Department of Genetic Medicine, Directorate of Genetics and Molecular Pathology, SA Pathology at Women's and Children's Hospital, Adelaide, South Australia, Australia.
Epilepsia. 2011 Oct;52(10):e139-42. doi: 10.1111/j.1528-1167.2011.03188.x. Epub 2011 Jul 21.
Incomplete penetrance and variable phenotypic expression are characteristic of a number of syndromes of familial epilepsy. The purpose of the present investigation is to determine if the 15q13.3 copy number deletion functions as a locus modifying the epilepsy phenotype caused by other known or presumed pathogenic mutations segregating in families with epilepsies. No 15q13.3 microdeletions were detected in 756 affected or definite obligate carrier individuals across 151 families selected on the basis of having multiple members affected with epilepsy and showing a range of seizure types. Therefore, the 15q13.3 microdeletion does not act as a genetic modifier in this cohort of families and is not responsible for any of the genetic heterogeneity hypothesized to account for failure to detect linkage in previous genome-wide scans in five of the larger families included in this study.

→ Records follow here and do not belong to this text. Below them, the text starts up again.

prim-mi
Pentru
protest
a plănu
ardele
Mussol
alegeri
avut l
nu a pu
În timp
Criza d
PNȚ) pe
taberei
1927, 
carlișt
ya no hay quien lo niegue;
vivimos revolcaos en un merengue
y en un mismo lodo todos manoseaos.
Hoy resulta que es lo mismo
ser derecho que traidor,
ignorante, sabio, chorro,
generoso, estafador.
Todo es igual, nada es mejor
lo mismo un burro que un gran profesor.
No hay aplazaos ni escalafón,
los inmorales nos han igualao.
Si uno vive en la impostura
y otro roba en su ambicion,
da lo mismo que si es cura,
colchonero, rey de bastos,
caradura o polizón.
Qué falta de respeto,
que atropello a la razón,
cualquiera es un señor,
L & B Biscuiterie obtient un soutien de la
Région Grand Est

一些家族性癫痫综合征的特征是不完全外显和表型表达的可变性。本研究的目的是确定 15q13.3 拷贝数缺失是否作为一个调节其他已知或假定的致病性突变引起的癫痫表型的基因座,这些突变在具有癫痫的多个成员并表现出多种发作类型的 151 个家庭中分离。在 151 个家族中,根据多个成员受癫痫影响且表现出多种发作类型,选择了 756 名受影响或明确的必然携带者个体,未发现 15q13.3 微缺失。因此,15q13.3 微缺失在该家族群体中不作为遗传修饰因子,也不是导致本研究中包含的五个较大家族中先前全基因组扫描未能检测到连锁的遗传异质性的原因之一。